I knew that I was toeing a thin line with this project. I did not want to give impose a damage-based narrative onto those who had their agency taken away from them. But at the same time, I wanted to make people feel something from looking at my piece, to begin to understand the trauma that comes from forced assimilation and how this could be compared to the current prison system. For this reason, I decided to use my own words for the juxtaposition; I did not say that this was poetry written by me, mainly so that the viewer could freely reinterpret it. In my caption I stated: “…I have placed photographs of the Indian Schools, which were a violent assimilatory tactic by the American government, alongside poetry about the contemporary incarceration system, which is grounded in racial control.” I hoped that it would be evident from the caption that I mean to show that prisons, themselves, are also a “violent assimilatory tactic”.

I think I did accomplish something in that direction. A lot of folks came to me later to learn more about the project, or to tell me that my questions had made them think about the emotional toll of the PIC. I believe that people a basis in envisioning history helps them understand the emotionality of the present. A lot of times, I chose not to answer people’s questions, saying that these were highly complex and require a level of self-reflection that each person must come to on their own; they are things that I, even after this whole semester of reflection, have not been able to fully answer.

I learned about the complex experiences of Indians in these schools, as well as Indians in prison today. Just as some Indians actually benefited from learning trades in these schools and were able to be taught by Indian educators at the Carlile Boarding school, some Indians today are given opportunities to keep in touch with their culture and religion through programs run in prisons in Nebraska and South Dakota. But while experiences were and remain complex, the vast majority of them were traumatizing and negative, which is what I hoped to show.
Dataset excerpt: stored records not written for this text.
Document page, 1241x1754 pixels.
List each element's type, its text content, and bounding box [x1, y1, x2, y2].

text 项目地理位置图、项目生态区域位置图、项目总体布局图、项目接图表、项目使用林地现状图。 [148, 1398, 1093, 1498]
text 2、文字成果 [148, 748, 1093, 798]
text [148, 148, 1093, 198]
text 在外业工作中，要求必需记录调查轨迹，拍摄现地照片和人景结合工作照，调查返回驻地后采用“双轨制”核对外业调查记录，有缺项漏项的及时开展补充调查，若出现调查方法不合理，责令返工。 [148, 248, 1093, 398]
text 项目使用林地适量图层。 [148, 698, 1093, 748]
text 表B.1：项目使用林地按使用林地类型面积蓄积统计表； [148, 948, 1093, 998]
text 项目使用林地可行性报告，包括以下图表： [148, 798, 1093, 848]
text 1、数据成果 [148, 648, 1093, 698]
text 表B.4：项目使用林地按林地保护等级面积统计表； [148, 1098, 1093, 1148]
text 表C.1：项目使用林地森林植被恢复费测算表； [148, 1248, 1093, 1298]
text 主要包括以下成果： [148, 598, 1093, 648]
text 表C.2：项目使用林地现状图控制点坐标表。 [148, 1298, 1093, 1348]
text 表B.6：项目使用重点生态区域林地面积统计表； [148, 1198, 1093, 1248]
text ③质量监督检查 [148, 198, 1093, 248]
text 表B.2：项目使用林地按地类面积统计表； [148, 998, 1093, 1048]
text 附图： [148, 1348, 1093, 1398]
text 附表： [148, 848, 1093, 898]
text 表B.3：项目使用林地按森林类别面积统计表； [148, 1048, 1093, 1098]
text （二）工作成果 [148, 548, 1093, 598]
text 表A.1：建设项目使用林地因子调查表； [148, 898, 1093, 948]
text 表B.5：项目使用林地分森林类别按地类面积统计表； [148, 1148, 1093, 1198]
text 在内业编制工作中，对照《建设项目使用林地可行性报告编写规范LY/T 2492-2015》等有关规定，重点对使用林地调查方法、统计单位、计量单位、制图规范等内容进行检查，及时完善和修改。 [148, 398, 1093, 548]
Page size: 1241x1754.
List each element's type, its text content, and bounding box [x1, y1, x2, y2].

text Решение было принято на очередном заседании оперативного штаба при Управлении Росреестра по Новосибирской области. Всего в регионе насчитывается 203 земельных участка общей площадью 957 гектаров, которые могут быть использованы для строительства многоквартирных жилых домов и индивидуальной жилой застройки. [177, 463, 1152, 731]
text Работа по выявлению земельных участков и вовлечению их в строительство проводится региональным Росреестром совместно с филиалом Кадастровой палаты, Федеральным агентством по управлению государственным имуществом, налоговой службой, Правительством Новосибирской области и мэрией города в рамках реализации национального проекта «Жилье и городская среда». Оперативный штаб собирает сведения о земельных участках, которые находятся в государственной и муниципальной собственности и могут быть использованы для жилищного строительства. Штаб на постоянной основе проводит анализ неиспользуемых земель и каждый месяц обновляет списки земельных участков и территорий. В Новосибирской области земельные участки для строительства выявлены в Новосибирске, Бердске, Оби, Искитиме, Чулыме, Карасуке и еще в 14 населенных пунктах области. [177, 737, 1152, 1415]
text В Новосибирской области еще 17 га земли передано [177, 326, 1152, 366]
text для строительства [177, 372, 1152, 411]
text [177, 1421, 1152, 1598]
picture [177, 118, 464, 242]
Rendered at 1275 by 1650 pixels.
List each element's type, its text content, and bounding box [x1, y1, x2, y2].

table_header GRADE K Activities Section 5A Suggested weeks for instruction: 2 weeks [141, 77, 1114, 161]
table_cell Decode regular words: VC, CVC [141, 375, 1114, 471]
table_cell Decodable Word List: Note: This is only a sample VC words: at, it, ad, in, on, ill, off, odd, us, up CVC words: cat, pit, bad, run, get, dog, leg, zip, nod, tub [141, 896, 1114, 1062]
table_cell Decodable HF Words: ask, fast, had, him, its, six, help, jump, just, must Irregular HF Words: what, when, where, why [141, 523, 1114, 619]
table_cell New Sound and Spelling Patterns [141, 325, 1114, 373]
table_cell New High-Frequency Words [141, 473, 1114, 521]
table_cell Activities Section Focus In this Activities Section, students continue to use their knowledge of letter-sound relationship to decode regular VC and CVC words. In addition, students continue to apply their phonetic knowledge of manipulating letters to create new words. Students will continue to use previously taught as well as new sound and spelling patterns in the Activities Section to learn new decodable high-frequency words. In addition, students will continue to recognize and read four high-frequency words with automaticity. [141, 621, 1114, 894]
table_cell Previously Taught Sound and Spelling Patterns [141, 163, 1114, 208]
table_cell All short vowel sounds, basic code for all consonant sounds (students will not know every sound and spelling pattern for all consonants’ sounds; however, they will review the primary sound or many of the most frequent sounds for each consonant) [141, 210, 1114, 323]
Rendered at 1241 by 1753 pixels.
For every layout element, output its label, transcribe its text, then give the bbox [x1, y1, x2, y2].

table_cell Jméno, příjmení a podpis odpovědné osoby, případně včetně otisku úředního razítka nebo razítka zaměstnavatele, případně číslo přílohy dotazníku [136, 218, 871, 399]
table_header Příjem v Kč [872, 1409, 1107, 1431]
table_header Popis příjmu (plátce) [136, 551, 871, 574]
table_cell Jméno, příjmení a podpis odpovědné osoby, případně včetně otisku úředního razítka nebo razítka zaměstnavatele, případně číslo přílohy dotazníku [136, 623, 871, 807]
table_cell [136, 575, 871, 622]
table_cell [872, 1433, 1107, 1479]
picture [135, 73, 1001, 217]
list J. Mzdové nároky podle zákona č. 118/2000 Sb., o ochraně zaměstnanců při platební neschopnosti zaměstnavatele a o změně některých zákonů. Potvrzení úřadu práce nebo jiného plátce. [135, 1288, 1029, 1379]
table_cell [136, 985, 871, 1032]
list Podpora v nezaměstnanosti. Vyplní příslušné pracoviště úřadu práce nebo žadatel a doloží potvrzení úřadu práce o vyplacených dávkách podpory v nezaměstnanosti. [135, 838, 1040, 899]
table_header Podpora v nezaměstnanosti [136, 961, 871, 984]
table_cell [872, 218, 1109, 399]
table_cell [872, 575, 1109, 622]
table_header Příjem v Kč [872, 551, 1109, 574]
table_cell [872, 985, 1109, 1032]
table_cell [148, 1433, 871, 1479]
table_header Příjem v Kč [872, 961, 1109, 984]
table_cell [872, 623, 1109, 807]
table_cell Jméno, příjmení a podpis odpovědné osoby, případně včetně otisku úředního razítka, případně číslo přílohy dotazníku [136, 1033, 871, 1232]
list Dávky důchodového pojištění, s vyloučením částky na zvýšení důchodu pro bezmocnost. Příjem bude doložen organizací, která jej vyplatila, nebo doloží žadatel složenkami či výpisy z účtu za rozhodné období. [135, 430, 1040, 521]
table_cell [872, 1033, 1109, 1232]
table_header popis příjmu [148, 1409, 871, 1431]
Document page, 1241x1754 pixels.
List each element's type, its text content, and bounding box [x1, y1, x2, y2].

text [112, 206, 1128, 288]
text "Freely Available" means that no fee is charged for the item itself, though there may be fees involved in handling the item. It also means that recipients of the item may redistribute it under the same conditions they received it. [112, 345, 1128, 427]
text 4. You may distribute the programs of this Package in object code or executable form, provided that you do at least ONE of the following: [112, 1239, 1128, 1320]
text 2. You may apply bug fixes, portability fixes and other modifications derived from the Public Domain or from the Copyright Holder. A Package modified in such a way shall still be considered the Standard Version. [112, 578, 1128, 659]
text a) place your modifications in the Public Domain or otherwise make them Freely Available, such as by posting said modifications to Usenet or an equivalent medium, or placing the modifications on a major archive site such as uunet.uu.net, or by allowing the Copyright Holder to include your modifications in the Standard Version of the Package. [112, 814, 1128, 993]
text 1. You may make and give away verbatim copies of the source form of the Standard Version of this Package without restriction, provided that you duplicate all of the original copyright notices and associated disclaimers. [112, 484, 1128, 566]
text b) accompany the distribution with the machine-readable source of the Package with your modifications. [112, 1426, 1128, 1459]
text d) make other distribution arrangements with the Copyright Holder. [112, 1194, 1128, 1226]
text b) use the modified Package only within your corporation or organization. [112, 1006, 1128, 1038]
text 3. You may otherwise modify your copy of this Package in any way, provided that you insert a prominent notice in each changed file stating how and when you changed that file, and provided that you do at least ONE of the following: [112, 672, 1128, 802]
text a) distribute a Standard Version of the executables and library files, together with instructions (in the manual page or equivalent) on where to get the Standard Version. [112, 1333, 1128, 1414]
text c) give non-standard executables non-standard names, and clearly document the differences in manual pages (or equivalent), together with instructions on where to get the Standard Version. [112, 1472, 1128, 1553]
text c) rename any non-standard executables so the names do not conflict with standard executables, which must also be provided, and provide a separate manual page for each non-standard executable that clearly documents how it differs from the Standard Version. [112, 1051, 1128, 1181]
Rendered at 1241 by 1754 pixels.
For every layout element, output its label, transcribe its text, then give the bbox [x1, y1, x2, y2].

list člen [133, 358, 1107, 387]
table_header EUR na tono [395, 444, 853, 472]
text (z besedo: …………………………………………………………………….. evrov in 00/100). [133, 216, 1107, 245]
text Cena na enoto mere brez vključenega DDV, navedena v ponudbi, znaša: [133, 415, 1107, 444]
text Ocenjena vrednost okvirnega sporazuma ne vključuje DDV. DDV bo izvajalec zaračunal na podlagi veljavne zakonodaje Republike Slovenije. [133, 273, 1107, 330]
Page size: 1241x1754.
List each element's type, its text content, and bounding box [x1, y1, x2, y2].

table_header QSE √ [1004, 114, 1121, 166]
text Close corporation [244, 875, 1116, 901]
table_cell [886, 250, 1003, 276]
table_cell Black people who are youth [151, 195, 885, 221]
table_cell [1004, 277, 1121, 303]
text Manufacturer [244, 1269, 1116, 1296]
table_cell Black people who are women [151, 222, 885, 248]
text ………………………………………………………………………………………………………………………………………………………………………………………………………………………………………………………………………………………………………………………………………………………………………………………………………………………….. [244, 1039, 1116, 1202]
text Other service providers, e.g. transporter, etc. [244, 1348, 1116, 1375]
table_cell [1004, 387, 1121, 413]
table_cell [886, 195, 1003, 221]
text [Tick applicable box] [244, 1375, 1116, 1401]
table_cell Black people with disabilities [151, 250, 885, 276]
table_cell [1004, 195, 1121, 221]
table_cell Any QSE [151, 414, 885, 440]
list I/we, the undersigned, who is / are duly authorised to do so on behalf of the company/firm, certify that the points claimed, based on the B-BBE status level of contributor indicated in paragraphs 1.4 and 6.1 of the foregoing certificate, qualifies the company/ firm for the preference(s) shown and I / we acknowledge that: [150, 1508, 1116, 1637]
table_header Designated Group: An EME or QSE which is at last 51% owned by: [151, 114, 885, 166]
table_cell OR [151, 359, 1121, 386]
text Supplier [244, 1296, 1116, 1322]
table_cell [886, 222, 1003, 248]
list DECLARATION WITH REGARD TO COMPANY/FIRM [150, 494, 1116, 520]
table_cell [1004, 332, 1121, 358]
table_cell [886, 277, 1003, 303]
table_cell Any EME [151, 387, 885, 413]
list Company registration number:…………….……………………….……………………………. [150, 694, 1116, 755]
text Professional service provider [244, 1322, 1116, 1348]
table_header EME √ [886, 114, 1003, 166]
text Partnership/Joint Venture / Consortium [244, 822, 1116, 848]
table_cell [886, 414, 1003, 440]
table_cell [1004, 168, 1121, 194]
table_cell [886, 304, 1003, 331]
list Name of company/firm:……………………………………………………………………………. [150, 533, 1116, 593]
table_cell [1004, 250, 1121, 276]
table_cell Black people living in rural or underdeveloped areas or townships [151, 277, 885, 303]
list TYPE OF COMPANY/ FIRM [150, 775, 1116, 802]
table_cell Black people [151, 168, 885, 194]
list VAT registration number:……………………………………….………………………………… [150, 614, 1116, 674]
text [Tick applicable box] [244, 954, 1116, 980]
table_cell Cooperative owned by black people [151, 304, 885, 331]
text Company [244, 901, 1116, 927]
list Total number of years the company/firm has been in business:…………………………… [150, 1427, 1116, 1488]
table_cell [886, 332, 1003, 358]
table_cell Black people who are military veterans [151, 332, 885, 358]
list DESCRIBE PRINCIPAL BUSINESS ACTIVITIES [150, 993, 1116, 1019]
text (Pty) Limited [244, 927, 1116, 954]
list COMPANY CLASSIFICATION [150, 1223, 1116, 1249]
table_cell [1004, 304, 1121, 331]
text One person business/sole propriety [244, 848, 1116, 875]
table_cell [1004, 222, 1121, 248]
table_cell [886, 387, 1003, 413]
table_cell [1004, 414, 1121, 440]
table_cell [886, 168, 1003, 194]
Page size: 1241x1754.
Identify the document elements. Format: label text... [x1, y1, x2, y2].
I also learned so much about my own abilities. It has been a long time since I have delved into the creative within academia, and this project opened the door to that. Writing that poetry was such an experience; I did it when I was alone and found myself deeply influenced by the works two of my favorite poetesses of color, Warsan Shire and Rupi Kaur. I was more proud of that poetry than I could have been of a ten-page paper, because it required stretching myself in a way that I have not done before. I feel like I can do so much more in that direction, and it has inspired me to want to take poetry and creative writing courses while I can.